Tarefa proposta:
Responda às perguntas abaixo com base no texto fornecido:
1. Que parte do valor de mercado de um negócio vem dos intangíveis?
2. Além de pagar bons dividendos aos acionistas, o que o negócio precisa fazer para ganhar a confiança das pessoas e da sociedade?
3. Na pesquisa global, quem fica em último lugar em confiança?

Texto fornecido:
____________

Tais características compõem o conjunto de valores intangíveis que formam a reputação de um negócio e constituem a base central dos fundamentos da responsabilidade social empresarial e da sustentabilidade. Hoje, 80% do valor de mercado de um negócio são constituídos pelos intangíveis. Portanto, administrar valores intangíveis – e a confiança está entre eles – é estratégico para as instituições.
Para conquistar a confiança e a credibilidade das pessoas e da sociedade, o negócio deve ir além de pagar bons dividendos aos acionistas; ele precisa gerar valor para todas as partes interessadas, atuando como força de desenvolvimento da sociedade.
Principais dados da pesquisa
Na pesquisa global, desde 2007 as ONGs são consideradas as entidades mais confiáveis, com índices sempre crescentes. As empresas vêm em segundo lugar, a mídia em terceiro e o governo em último lugar.

____________

Itens fornecidos:
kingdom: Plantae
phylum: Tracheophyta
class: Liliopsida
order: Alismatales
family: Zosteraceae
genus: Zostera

____________

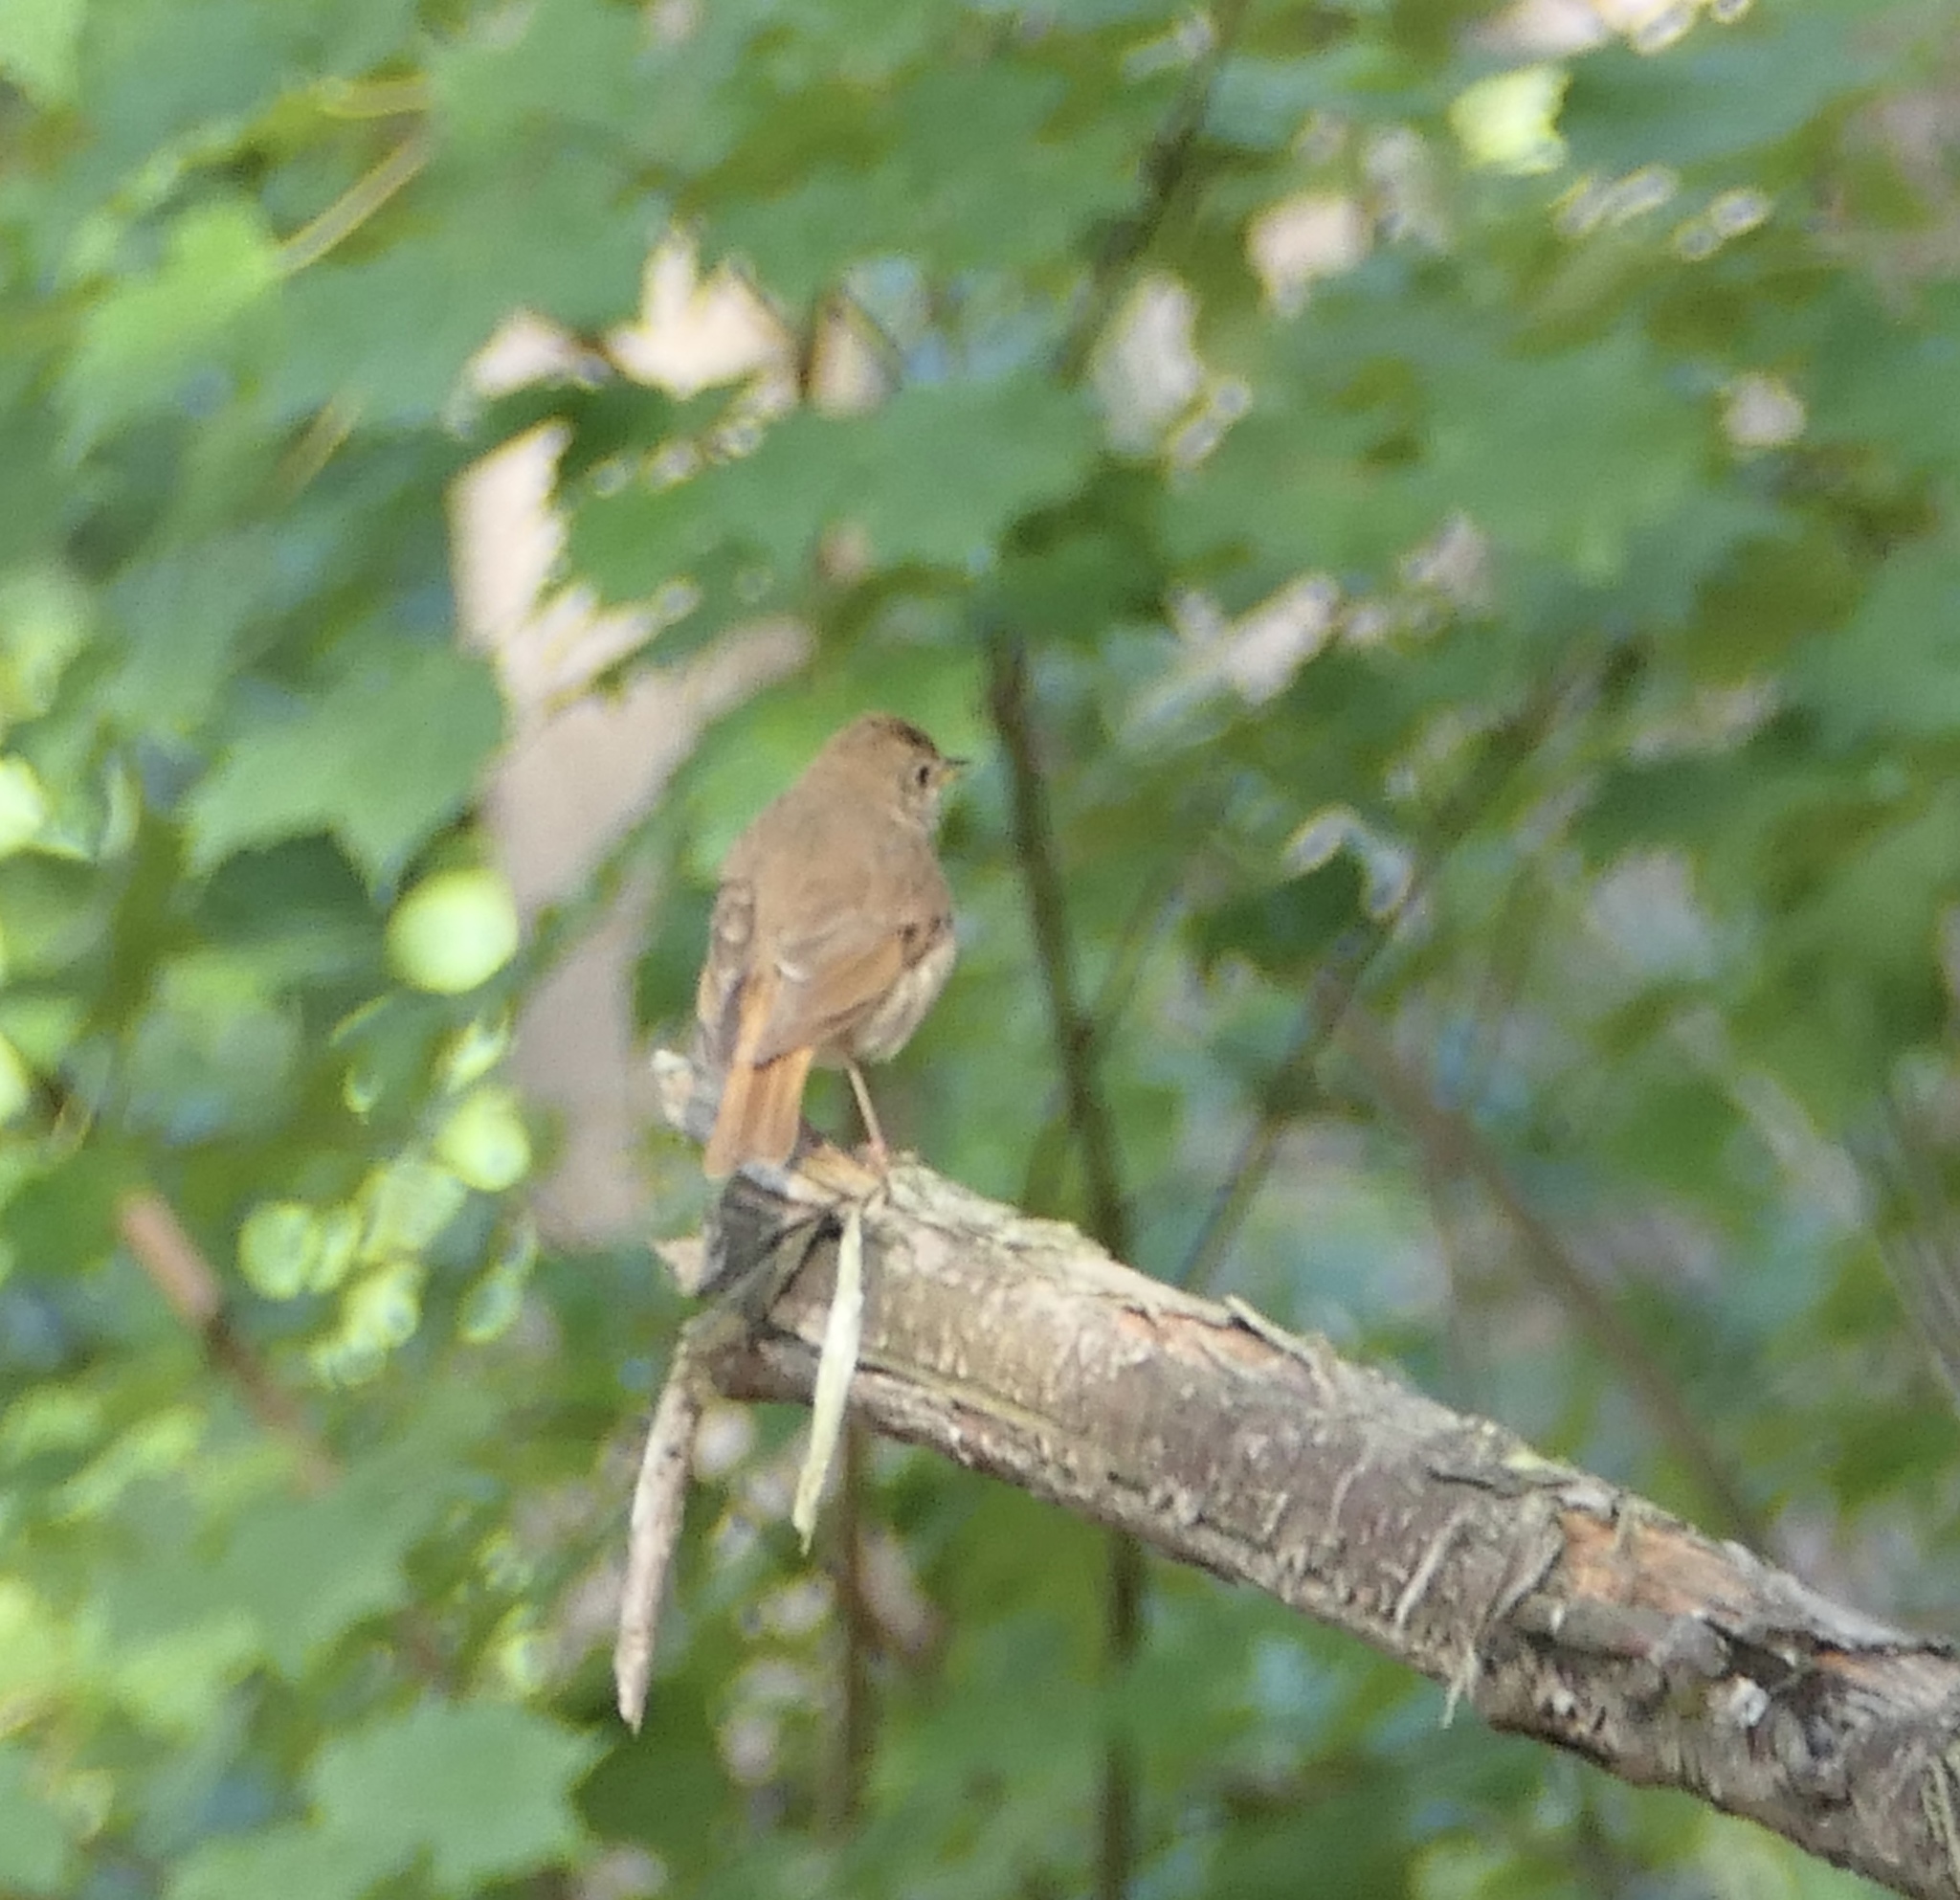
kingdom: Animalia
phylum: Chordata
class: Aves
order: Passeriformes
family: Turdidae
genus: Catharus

____________

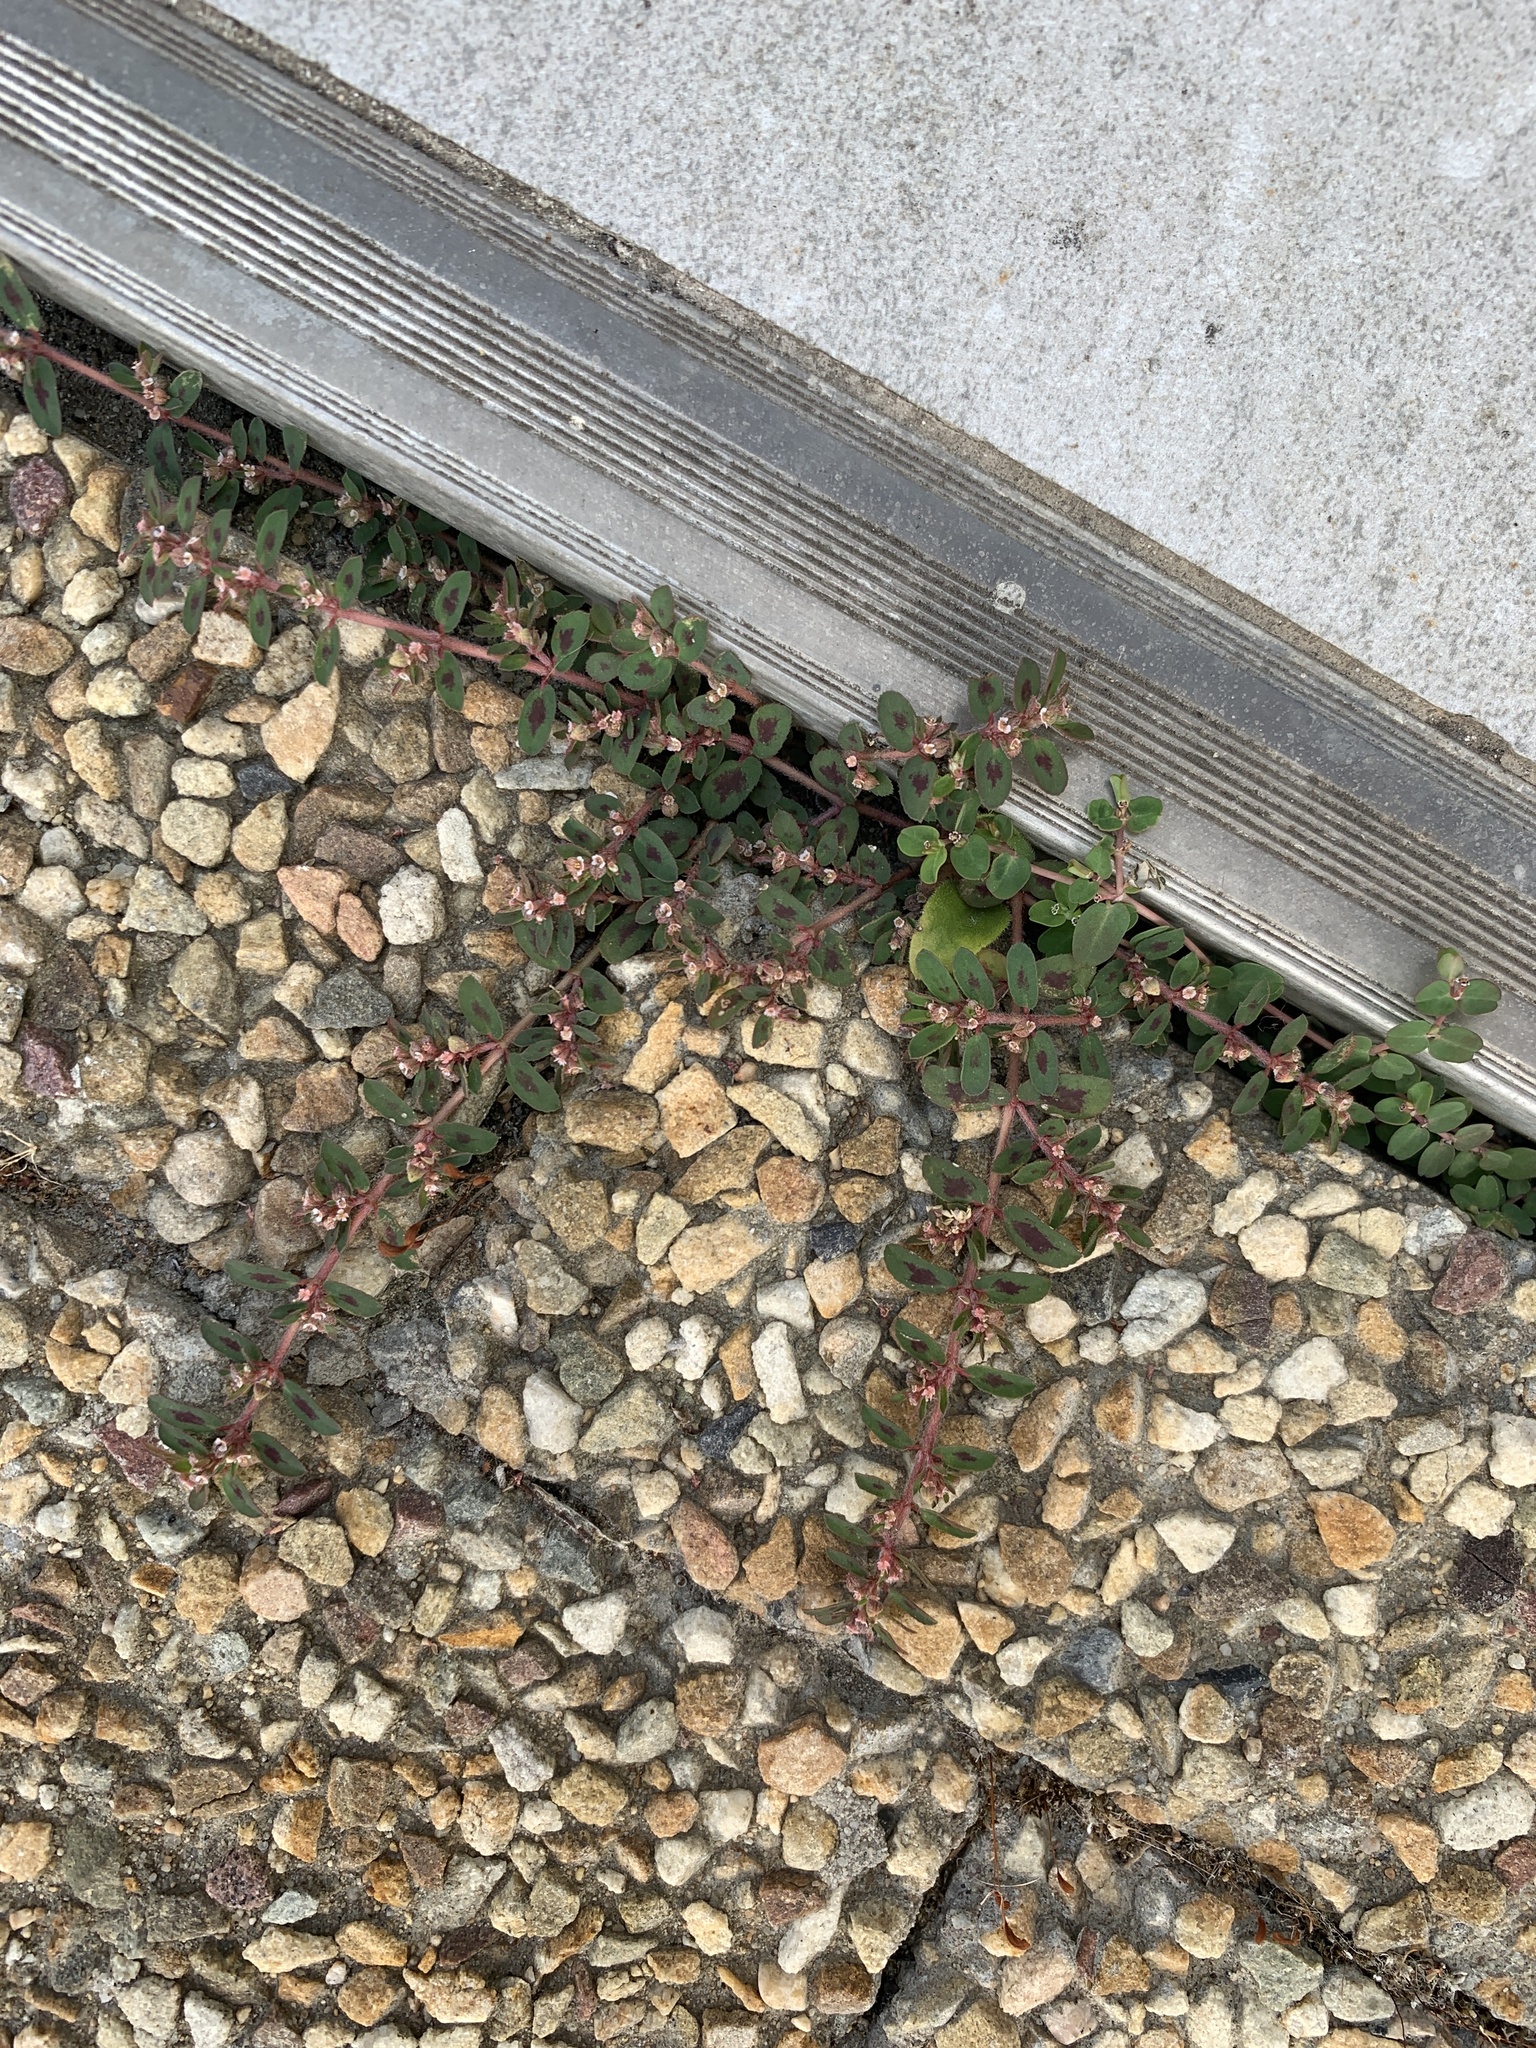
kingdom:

____________

Resposta do exercício:
1. 80% do valor de mercado.
2. Gerar valor para todas as partes interessadas, atuando como força de desenvolvimento da sociedade.
3. O governo.